**WHAT IS BEING ASKED**. Copy the complete listing that follows, letter for letter.

**DATA IN THIS EXERCISE**.
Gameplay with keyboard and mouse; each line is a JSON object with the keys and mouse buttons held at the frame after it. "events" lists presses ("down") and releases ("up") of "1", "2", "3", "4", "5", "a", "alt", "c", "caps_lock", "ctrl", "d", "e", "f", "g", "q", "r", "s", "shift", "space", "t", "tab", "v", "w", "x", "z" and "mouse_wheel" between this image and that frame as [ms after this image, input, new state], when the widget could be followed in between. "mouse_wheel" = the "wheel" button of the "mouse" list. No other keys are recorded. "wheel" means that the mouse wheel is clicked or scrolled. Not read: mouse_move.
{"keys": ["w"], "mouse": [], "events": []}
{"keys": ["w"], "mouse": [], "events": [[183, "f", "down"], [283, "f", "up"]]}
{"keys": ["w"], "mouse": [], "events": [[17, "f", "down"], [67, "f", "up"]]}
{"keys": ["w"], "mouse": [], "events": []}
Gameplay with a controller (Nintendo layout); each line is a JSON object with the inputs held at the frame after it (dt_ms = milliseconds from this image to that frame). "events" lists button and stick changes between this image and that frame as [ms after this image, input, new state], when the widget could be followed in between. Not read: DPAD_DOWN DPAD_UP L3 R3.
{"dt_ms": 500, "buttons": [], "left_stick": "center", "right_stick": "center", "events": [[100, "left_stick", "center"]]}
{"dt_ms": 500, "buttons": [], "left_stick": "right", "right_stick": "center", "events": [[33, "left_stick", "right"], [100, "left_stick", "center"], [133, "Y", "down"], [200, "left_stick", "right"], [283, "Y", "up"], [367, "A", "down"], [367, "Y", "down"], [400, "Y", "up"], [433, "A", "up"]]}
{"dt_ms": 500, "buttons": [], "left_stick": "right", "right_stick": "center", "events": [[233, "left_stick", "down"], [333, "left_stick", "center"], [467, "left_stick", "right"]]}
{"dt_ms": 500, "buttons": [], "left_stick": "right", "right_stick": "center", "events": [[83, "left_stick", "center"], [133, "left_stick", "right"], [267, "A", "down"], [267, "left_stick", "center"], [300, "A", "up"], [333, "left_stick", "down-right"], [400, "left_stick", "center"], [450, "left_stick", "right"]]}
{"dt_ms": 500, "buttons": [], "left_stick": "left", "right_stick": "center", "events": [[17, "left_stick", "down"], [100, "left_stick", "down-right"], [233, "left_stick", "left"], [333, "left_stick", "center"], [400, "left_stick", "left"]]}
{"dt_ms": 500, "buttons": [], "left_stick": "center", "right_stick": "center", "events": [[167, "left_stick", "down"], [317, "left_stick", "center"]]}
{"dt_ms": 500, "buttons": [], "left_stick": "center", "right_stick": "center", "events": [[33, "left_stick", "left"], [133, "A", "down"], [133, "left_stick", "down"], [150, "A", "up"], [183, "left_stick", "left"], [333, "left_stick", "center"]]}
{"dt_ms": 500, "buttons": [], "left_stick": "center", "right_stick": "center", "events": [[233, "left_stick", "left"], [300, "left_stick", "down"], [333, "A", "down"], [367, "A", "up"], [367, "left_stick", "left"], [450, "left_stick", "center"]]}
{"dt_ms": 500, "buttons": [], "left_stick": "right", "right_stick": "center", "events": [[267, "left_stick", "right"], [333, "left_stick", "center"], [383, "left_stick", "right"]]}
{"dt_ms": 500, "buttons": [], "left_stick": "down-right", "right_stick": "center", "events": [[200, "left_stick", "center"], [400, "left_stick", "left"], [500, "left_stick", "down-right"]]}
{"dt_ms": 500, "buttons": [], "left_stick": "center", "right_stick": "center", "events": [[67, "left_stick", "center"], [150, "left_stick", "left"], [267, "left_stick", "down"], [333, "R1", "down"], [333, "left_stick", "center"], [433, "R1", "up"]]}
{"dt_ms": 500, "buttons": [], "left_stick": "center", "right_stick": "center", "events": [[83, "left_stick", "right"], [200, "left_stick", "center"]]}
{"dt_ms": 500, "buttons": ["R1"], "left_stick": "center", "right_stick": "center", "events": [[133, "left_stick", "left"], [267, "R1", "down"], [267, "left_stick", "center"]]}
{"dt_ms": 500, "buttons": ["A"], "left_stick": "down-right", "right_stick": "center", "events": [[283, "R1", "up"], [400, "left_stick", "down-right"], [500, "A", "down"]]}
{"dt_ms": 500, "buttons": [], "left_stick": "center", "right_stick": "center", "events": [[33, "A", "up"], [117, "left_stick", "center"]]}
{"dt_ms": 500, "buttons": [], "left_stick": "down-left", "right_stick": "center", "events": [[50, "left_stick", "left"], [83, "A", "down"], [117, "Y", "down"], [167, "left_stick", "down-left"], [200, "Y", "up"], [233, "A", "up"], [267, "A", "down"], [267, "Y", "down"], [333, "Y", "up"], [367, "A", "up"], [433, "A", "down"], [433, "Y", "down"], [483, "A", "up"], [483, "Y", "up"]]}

**WRITTEN ANSWER**.
Gameplay with keyboard and mouse; each line is a JSON object with the keys and mouse buttons held at the frame after it. "events" lists presses ("down") and releases ("up") of "1", "2", "3", "4", "5", "a", "alt", "c", "caps_lock", "ctrl", "d", "e", "f", "g", "q", "r", "s", "shift", "space", "t", "tab", "v", "w", "x", "z" and "mouse_wheel" between this image and that frame as [ms after this image, input, new state], when the widget could be followed in between. "mouse_wheel" = the "wheel" button of the "mouse" list. No other keys are recorded. "wheel" means that the mouse wheel is clicked or scrolled. Not read: mouse_move.
{"keys": ["w"], "mouse": [], "events": []}
{"keys": ["w"], "mouse": [], "events": [[183, "f", "down"], [283, "f", "up"]]}
{"keys": ["w"], "mouse": [], "events": [[17, "f", "down"], [67, "f", "up"]]}
{"keys": ["w"], "mouse": [], "events": []}
Gameplay with a controller (Nintendo layout); each line is a JSON object with the inputs held at the frame after it (dt_ms = milliseconds from this image to that frame). "events" lists button and stick changes between this image and that frame as [ms after this image, input, new state], when the widget could be followed in between. Not read: DPAD_DOWN DPAD_UP L3 R3.
{"dt_ms": 500, "buttons": [], "left_stick": "center", "right_stick": "center", "events": [[100, "left_stick", "center"]]}
{"dt_ms": 500, "buttons": [], "left_stick": "right", "right_stick": "center", "events": [[33, "left_stick", "right"], [100, "left_stick", "center"], [133, "Y", "down"], [200, "left_stick", "right"], [283, "Y", "up"], [367, "A", "down"], [367, "Y", "down"], [400, "Y", "up"], [433, "A", "up"]]}
{"dt_ms": 500, "buttons": [], "left_stick": "right", "right_stick": "center", "events": [[233, "left_stick", "down"], [333, "left_stick", "center"], [467, "left_stick", "right"]]}
{"dt_ms": 500, "buttons": [], "left_stick": "right", "right_stick": "center", "events": [[83, "left_stick", "center"], [133, "left_stick", "right"], [267, "A", "down"], [267, "left_stick", "center"], [300, "A", "up"], [333, "left_stick", "down-right"], [400, "left_stick", "center"], [450, "left_stick", "right"]]}
{"dt_ms": 500, "buttons": [], "left_stick": "left", "right_stick": "center", "events": [[17, "left_stick", "down"], [100, "left_stick", "down-right"], [233, "left_stick", "left"], [333, "left_stick", "center"], [400, "left_stick", "left"]]}
{"dt_ms": 500, "buttons": [], "left_stick": "center", "right_stick": "center", "events": [[167, "left_stick", "down"], [317, "left_stick", "center"]]}
{"dt_ms": 500, "buttons": [], "left_stick": "center", "right_stick": "center", "events": [[33, "left_stick", "left"], [133, "A", "down"], [133, "left_stick", "down"], [150, "A", "up"], [183, "left_stick", "left"], [333, "left_stick", "center"]]}
{"dt_ms": 500, "buttons": [], "left_stick": "center", "right_stick": "center", "events": [[233, "left_stick", "left"], [300, "left_stick", "down"], [333, "A", "down"], [367, "A", "up"], [367, "left_stick", "left"], [450, "left_stick", "center"]]}
{"dt_ms": 500, "buttons": [], "left_stick": "right", "right_stick": "center", "events": [[267, "left_stick", "right"], [333, "left_stick", "center"], [383, "left_stick", "right"]]}
{"dt_ms": 500, "buttons": [], "left_stick": "down-right", "right_stick": "center", "events": [[200, "left_stick", "center"], [400, "left_stick", "left"], [500, "left_stick", "down-right"]]}
{"dt_ms": 500, "buttons": [], "left_stick": "center", "right_stick": "center", "events": [[67, "left_stick", "center"], [150, "left_stick", "left"], [267, "left_stick", "down"], [333, "R1", "down"], [333, "left_stick", "center"], [433, "R1", "up"]]}
{"dt_ms": 500, "buttons": [], "left_stick": "center", "right_stick": "center", "events": [[83, "left_stick", "right"], [200, "left_stick", "center"]]}
{"dt_ms": 500, "buttons": ["R1"], "left_stick": "center", "right_stick": "center", "events": [[133, "left_stick", "left"], [267, "R1", "down"], [267, "left_stick", "center"]]}
{"dt_ms": 500, "buttons": ["A"], "left_stick": "down-right", "right_stick": "center", "events": [[283, "R1", "up"], [400, "left_stick", "down-right"], [500, "A", "down"]]}
{"dt_ms": 500, "buttons": [], "left_stick": "center", "right_stick": "center", "events": [[33, "A", "up"], [117, "left_stick", "center"]]}
{"dt_ms": 500, "buttons": [], "left_stick": "down-left", "right_stick": "center", "events": [[50, "left_stick", "left"], [83, "A", "down"], [117, "Y", "down"], [167, "left_stick", "down-left"], [200, "Y", "up"], [233, "A", "up"], [267, "A", "down"], [267, "Y", "down"], [333, "Y", "up"], [367, "A", "up"], [433, "A", "down"], [433, "Y", "down"], [483, "A", "up"], [483, "Y", "up"]]}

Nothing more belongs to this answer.